#### AIM OF THE TASK
The full set of entries is to be printed exactly, with pictures excluded.

[Bounding box prediction data]
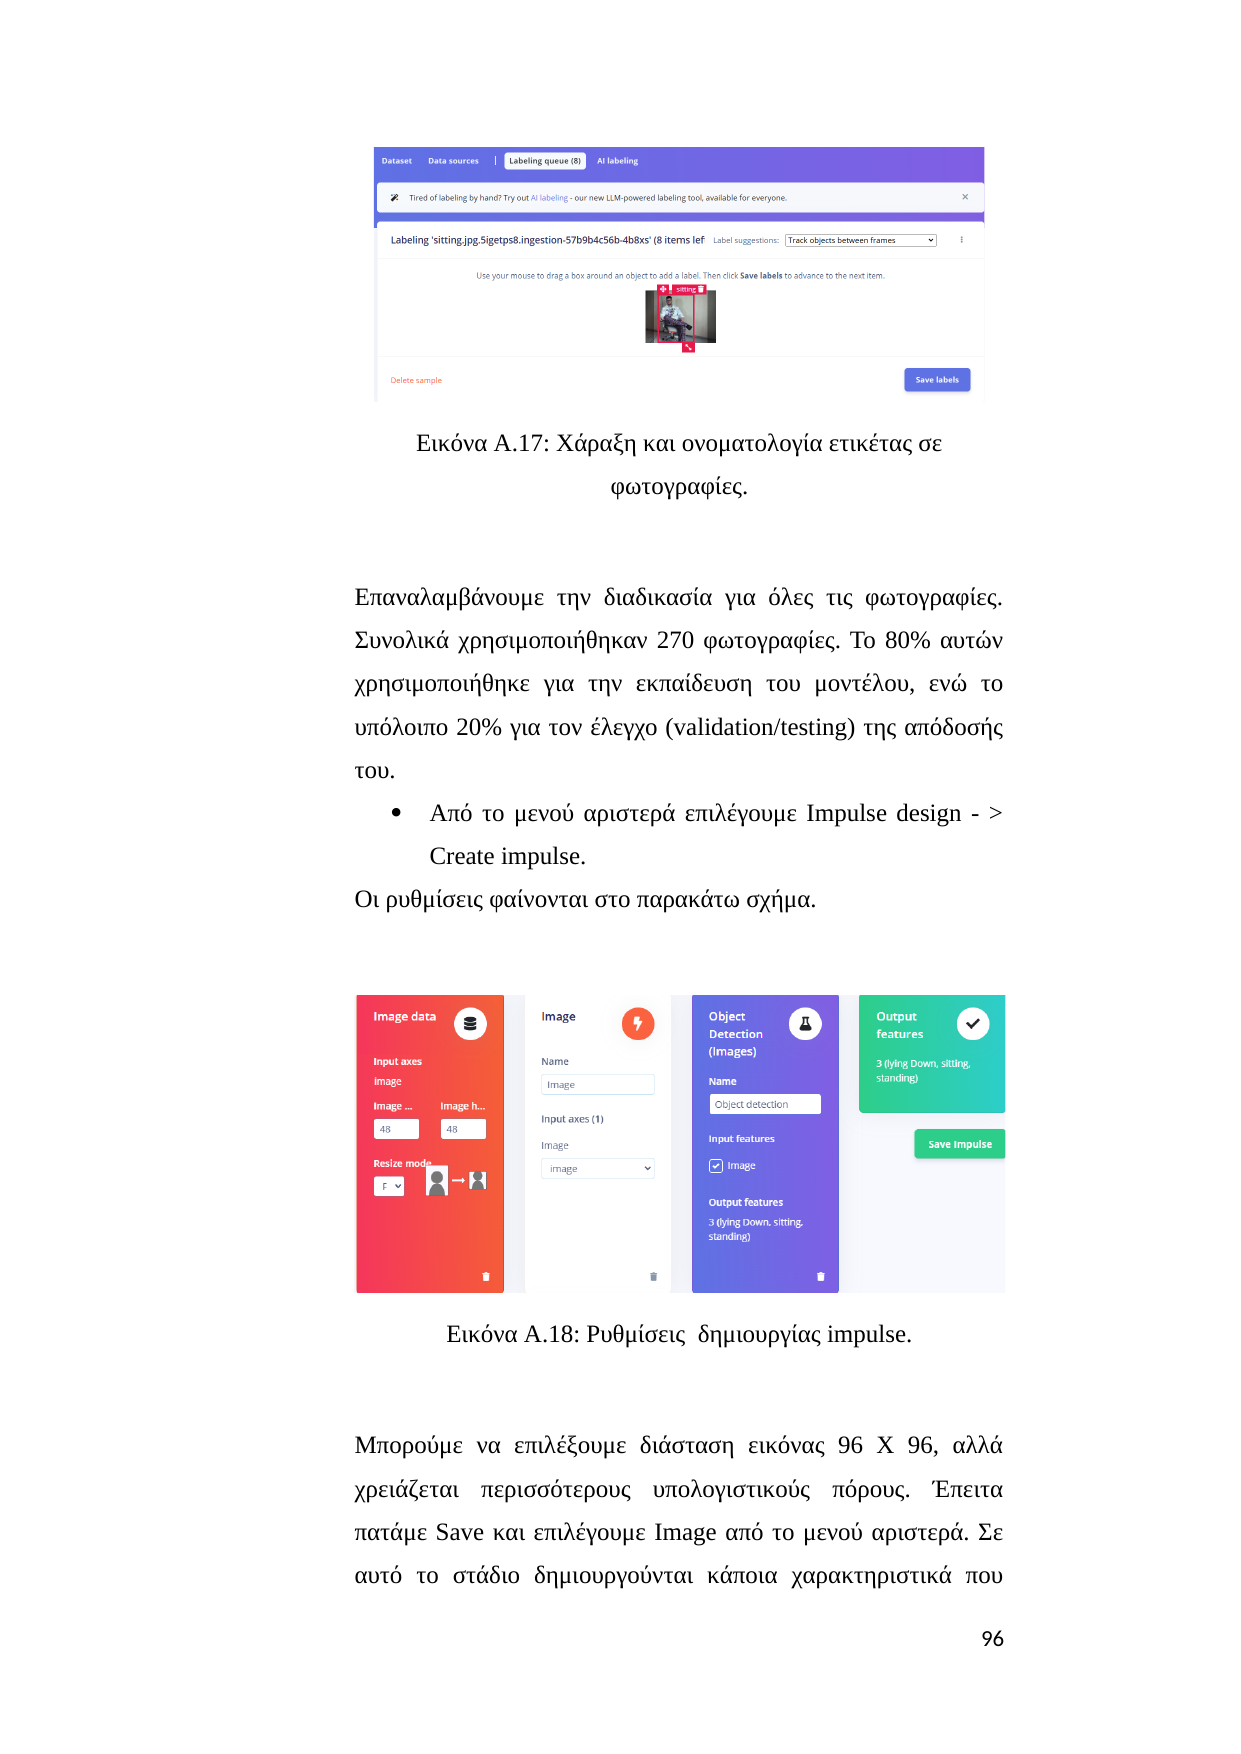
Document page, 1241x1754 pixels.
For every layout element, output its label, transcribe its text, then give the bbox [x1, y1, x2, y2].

picture [354, 995, 1006, 1293]
text Εικόνα Α.17: Χάραξη και ονοματολογία ετικέτας σε φωτογραφίες. [354, 428, 1004, 500]
text Εικόνα Α.18: Ρυθμίσεις δημιουργίας impulse. [354, 1319, 1004, 1348]
list Από το μενού αριστερά επιλέγουμε Impulse design - > Create impulse. [392, 798, 1004, 870]
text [354, 1431, 1004, 1589]
list Οι ρυθμίσεις φαίνονται στο παρακάτω σχήμα. [354, 884, 1004, 913]
list Επαναλαμβάνουμε την διαδικασία για όλες τις φωτογραφίες. Συνολικά χρησιμοποιήθηκαν 270 φωτογραφίες. Το 80% αυτών χρησιμοποιήθηκε για την εκπαίδευση του μοντέλου, ενώ το υπόλοιπο 20% για τον έλεγχο (validation/testing) της απόδοσής του. [354, 582, 1004, 783]
picture [373, 147, 985, 402]
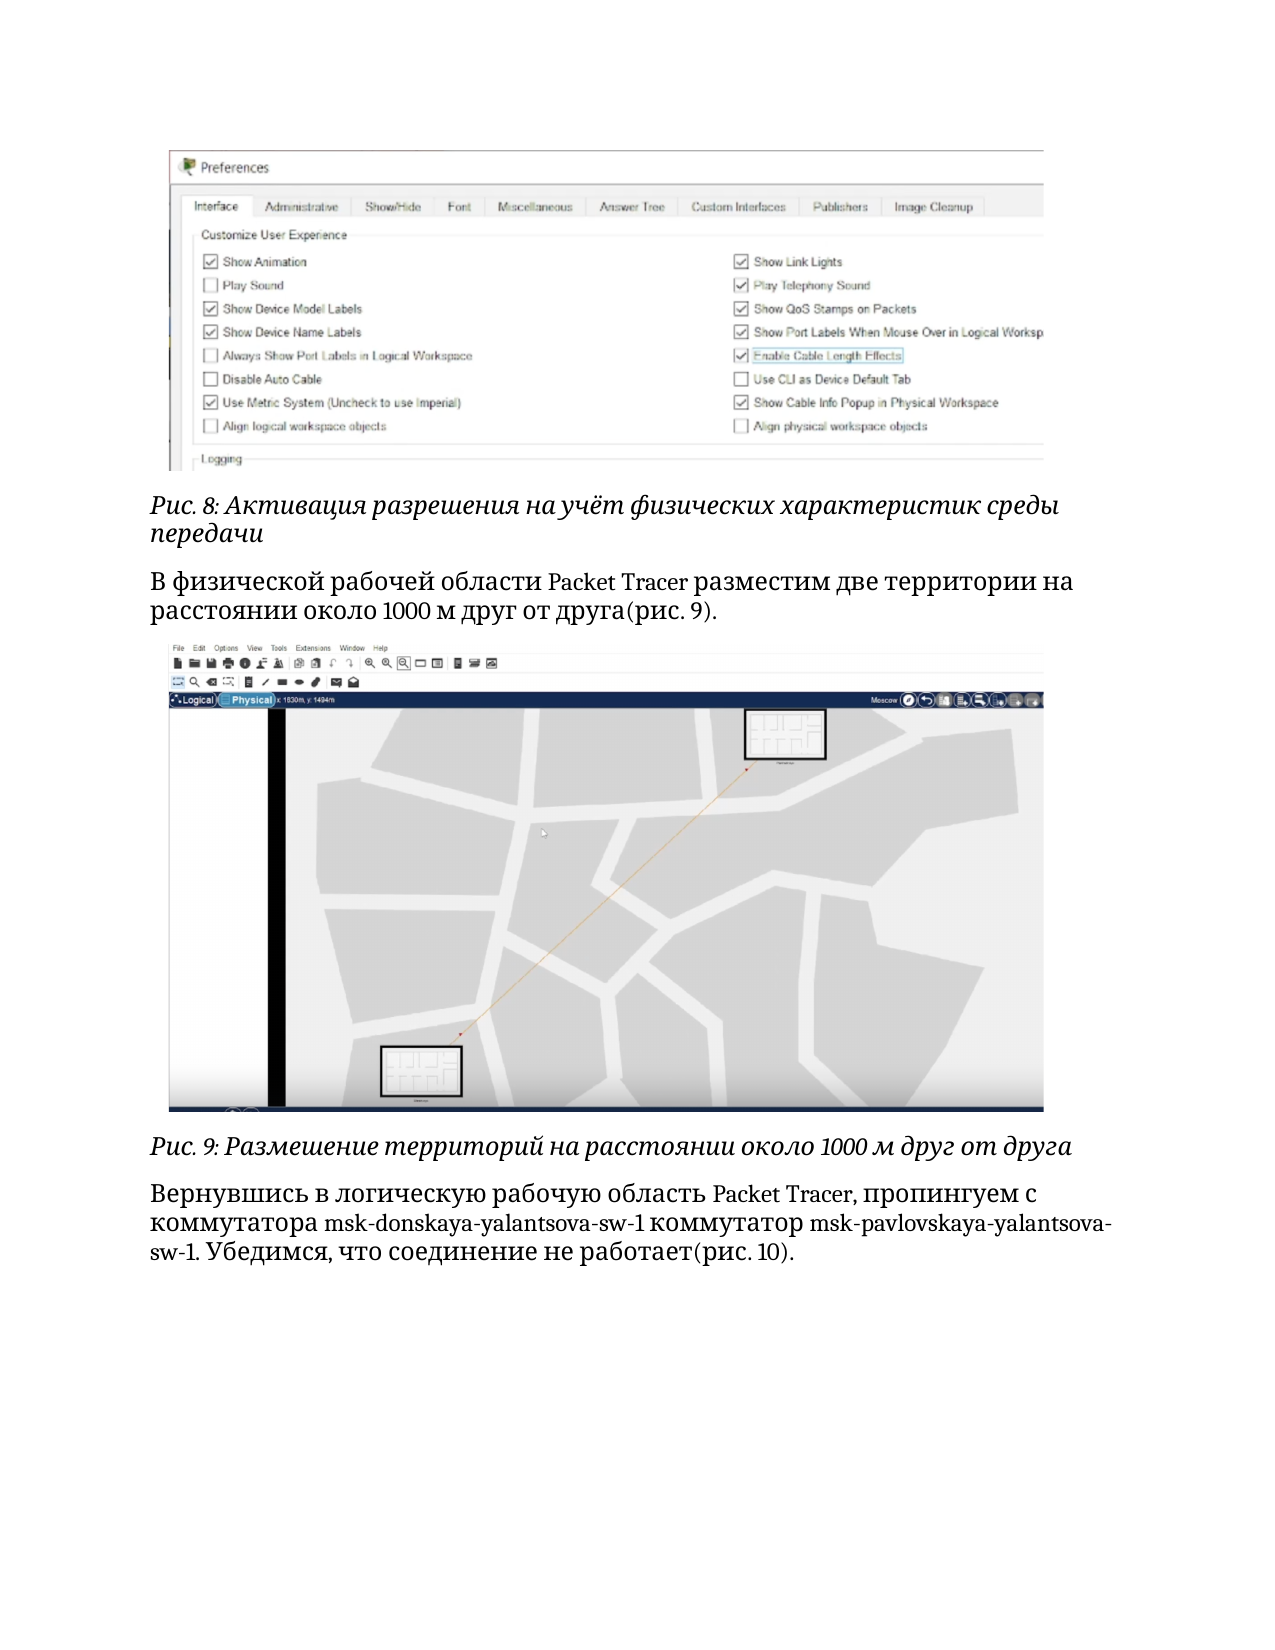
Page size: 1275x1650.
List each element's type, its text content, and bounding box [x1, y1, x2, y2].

picture [168, 150, 1044, 471]
picture [168, 644, 1044, 1112]
text В физической рабочей области Packet Tracer разместим две территории на расстоянии около 1000 м друг от друга(рис. 9). [150, 568, 1125, 625]
text Рис. 8: Активация разрешения на учёт физических характеристик среды передачи [150, 492, 1125, 549]
text Вернувшись в логическую рабочую область Packet Tracer, пропингуем с коммутатора msk-donskaya-yalantsova-sw-1 коммутатор msk-pavlovskaya-yalantsova-sw-1. Убедимся, что соединение не работает(рис. 10). [150, 1180, 1125, 1266]
text Рис. 9: Размешение территорий на расстоянии около 1000 м друг от друга [150, 1132, 1125, 1161]
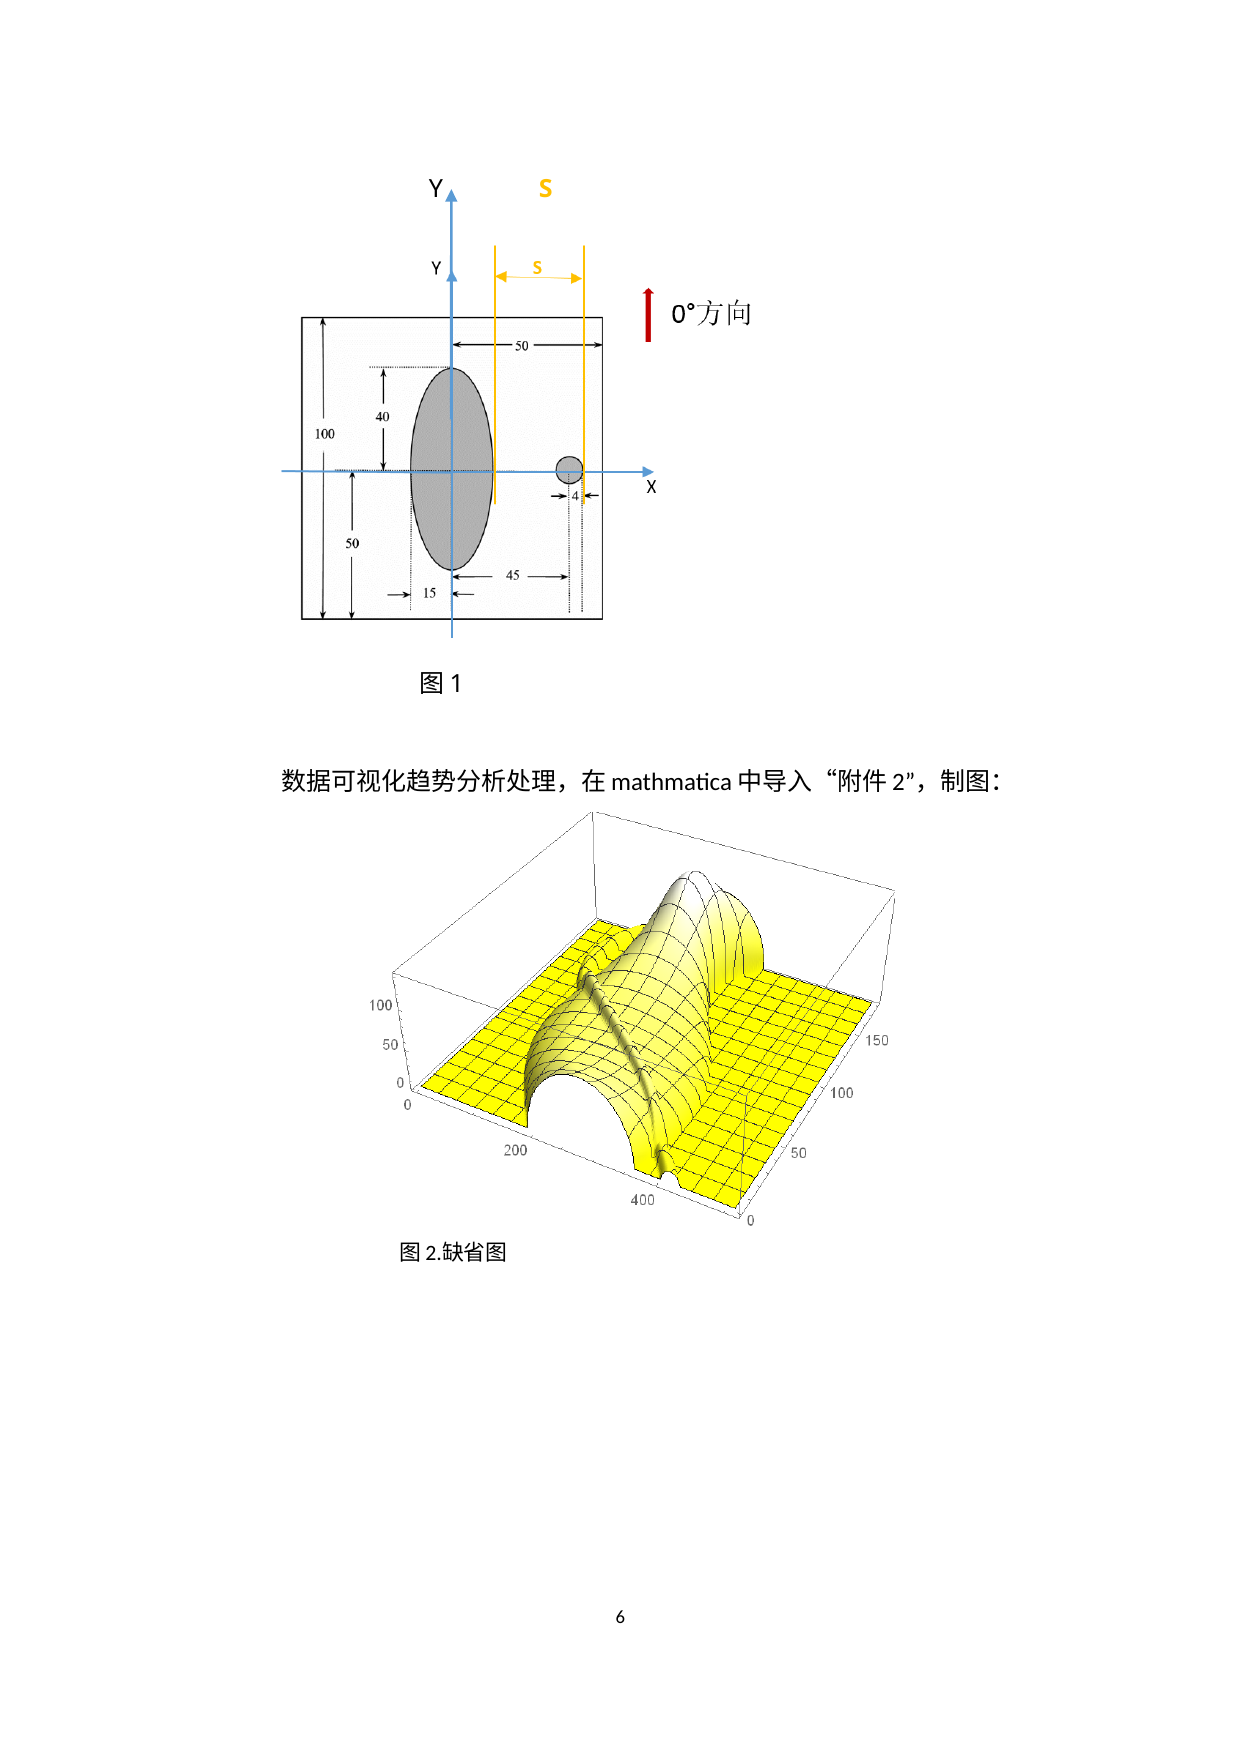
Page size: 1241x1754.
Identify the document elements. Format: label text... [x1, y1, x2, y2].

list 图2.缺省图 [237, 1234, 1053, 1267]
picture [280, 227, 758, 638]
text 图1 [187, 649, 1053, 714]
list 数据可视化趋势分析处理，在mathmatica中导入“附件2”，制图： [237, 747, 1053, 812]
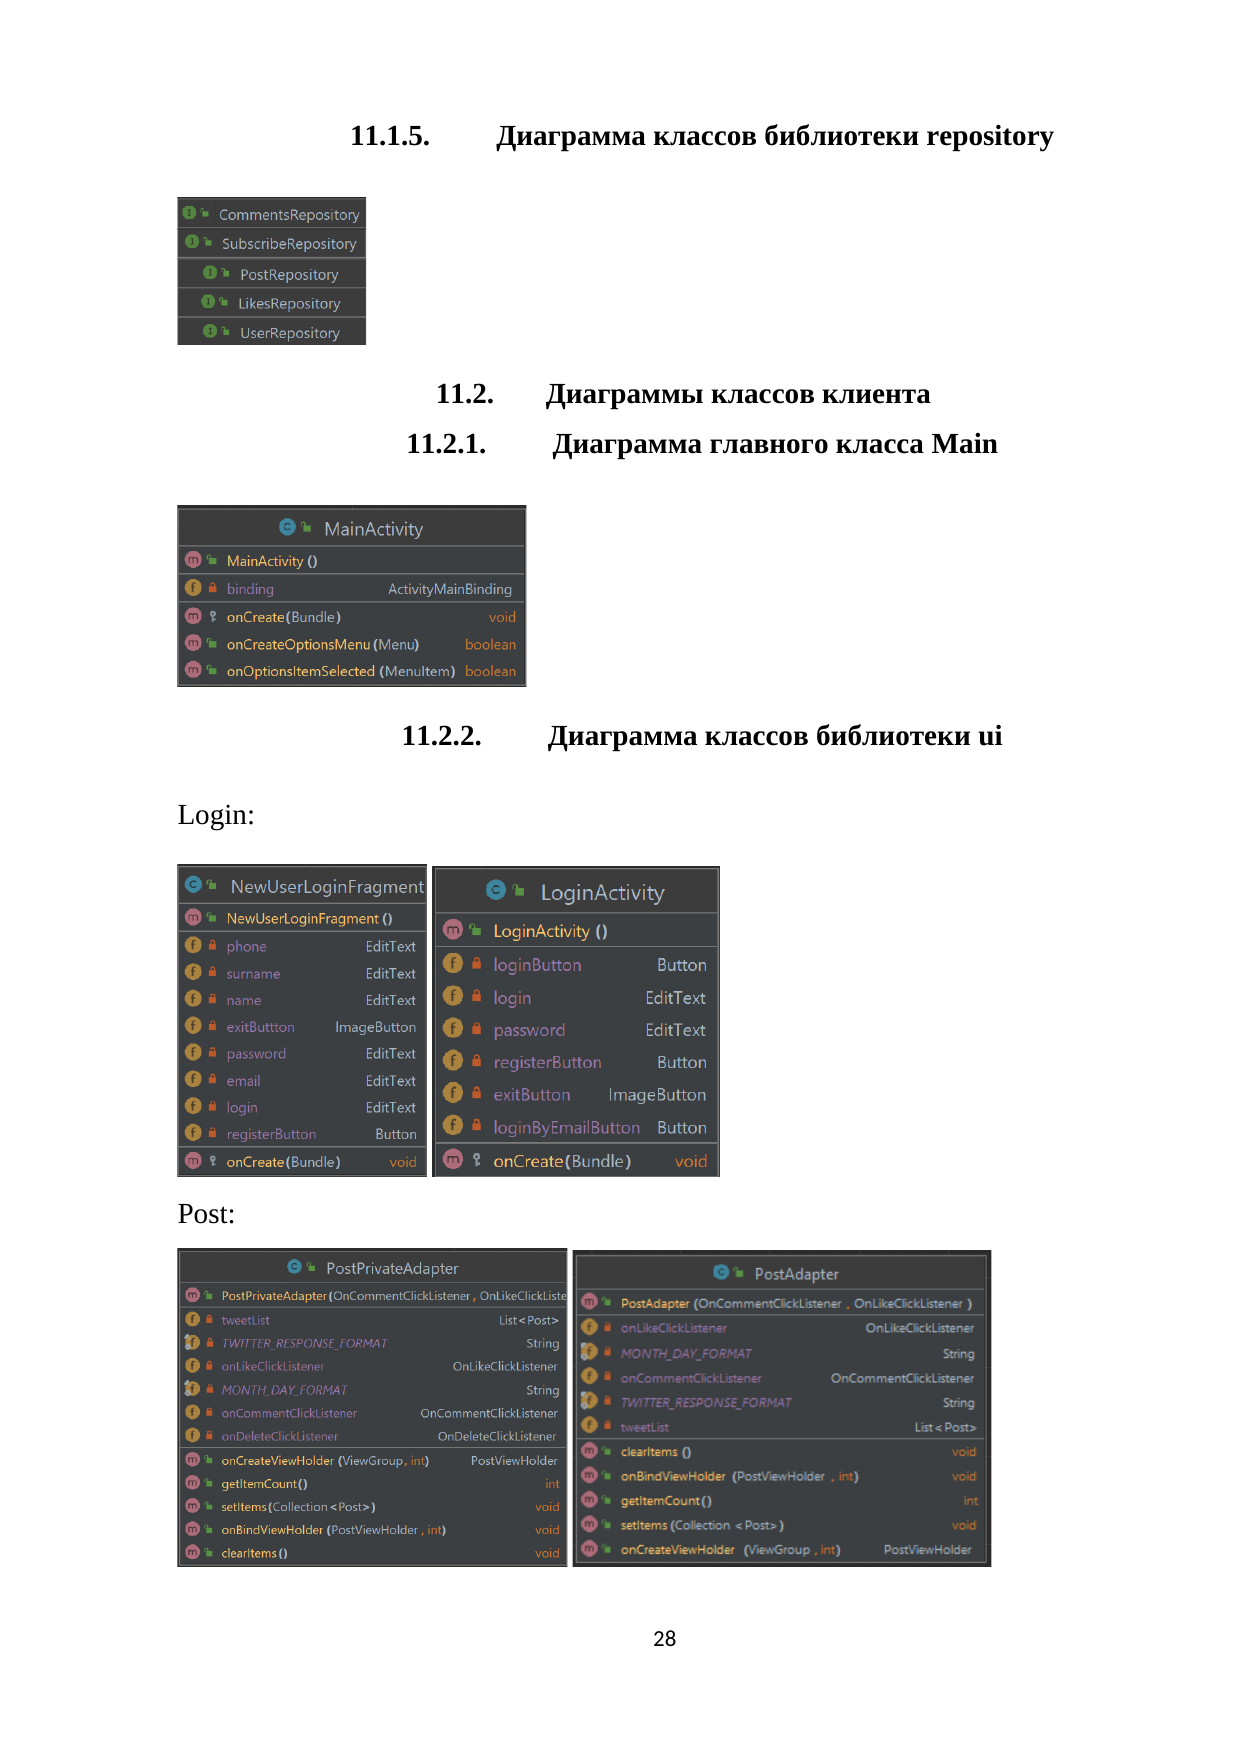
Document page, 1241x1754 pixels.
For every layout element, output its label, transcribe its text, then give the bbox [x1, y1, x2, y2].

subtitle Диаграмма главного класса Main [252, 426, 1152, 459]
picture [177, 505, 527, 687]
text Post: [177, 1196, 1152, 1229]
picture [572, 1250, 992, 1567]
picture [177, 1248, 568, 1567]
picture [177, 864, 427, 1177]
text Login: [177, 797, 1152, 831]
picture [432, 866, 720, 1177]
picture [177, 197, 367, 345]
subtitle Диаграмма классов библиотеки ui [252, 718, 1152, 752]
subtitle Диаграмма классов библиотеки repository [252, 118, 1152, 152]
subtitle Диаграммы классов клиента [215, 376, 1152, 409]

#### ANSWER FOR THE TASK
Document page, 1241x1754 pixels.
For every layout element, output its label, transcribe its text, then give the bbox [x1, y1, x2, y2].

picture [354, 995, 1006, 1293]
text Εικόνα Α.17: Χάραξη και ονοματολογία ετικέτας σε φωτογραφίες. [354, 428, 1004, 500]
text Εικόνα Α.18: Ρυθμίσεις δημιουργίας impulse. [354, 1319, 1004, 1348]
list Από το μενού αριστερά επιλέγουμε Impulse design - > Create impulse. [392, 798, 1004, 870]
text [354, 1431, 1004, 1589]
list Οι ρυθμίσεις φαίνονται στο παρακάτω σχήμα. [354, 884, 1004, 913]
list Επαναλαμβάνουμε την διαδικασία για όλες τις φωτογραφίες. Συνολικά χρησιμοποιήθηκαν 270 φωτογραφίες. Το 80% αυτών χρησιμοποιήθηκε για την εκπαίδευση του μοντέλου, ενώ το υπόλοιπο 20% για τον έλεγχο (validation/testing) της απόδοσής του. [354, 582, 1004, 783]
picture [373, 147, 985, 402]
Page size: 1275x1650.
List each element's type, its text content, and bounding box [x1, y1, x2, y2].

picture [168, 150, 1044, 471]
picture [168, 644, 1044, 1112]
text В физической рабочей области Packet Tracer разместим две территории на расстоянии около 1000 м друг от друга(рис. 9). [150, 568, 1125, 625]
text Рис. 8: Активация разрешения на учёт физических характеристик среды передачи [150, 492, 1125, 549]
text Вернувшись в логическую рабочую область Packet Tracer, пропингуем с коммутатора msk-donskaya-yalantsova-sw-1 коммутатор msk-pavlovskaya-yalantsova-sw-1. Убедимся, что соединение не работает(рис. 10). [150, 1180, 1125, 1266]
text Рис. 9: Размешение территорий на расстоянии около 1000 м друг от друга [150, 1132, 1125, 1161]
Page size: 1241x1754.
Identify the document elements. Format: label text... [x1, y1, x2, y2].

list 图2.缺省图 [237, 1234, 1053, 1267]
picture [280, 227, 758, 638]
text 图1 [187, 649, 1053, 714]
list 数据可视化趋势分析处理，在mathmatica中导入“附件2”，制图： [237, 747, 1053, 812]
Document page, 1241x1754 pixels.
For every layout element, output its label, transcribe its text, then give the bbox [x1, y1, x2, y2].

subtitle Диаграмма главного класса Main [252, 426, 1152, 459]
picture [177, 505, 527, 687]
text Post: [177, 1196, 1152, 1229]
picture [572, 1250, 992, 1567]
picture [177, 1248, 568, 1567]
picture [177, 864, 427, 1177]
text Login: [177, 797, 1152, 831]
picture [432, 866, 720, 1177]
picture [177, 197, 367, 345]
subtitle Диаграмма классов библиотеки ui [252, 718, 1152, 752]
subtitle Диаграмма классов библиотеки repository [252, 118, 1152, 152]
subtitle Диаграммы классов клиента [215, 376, 1152, 409]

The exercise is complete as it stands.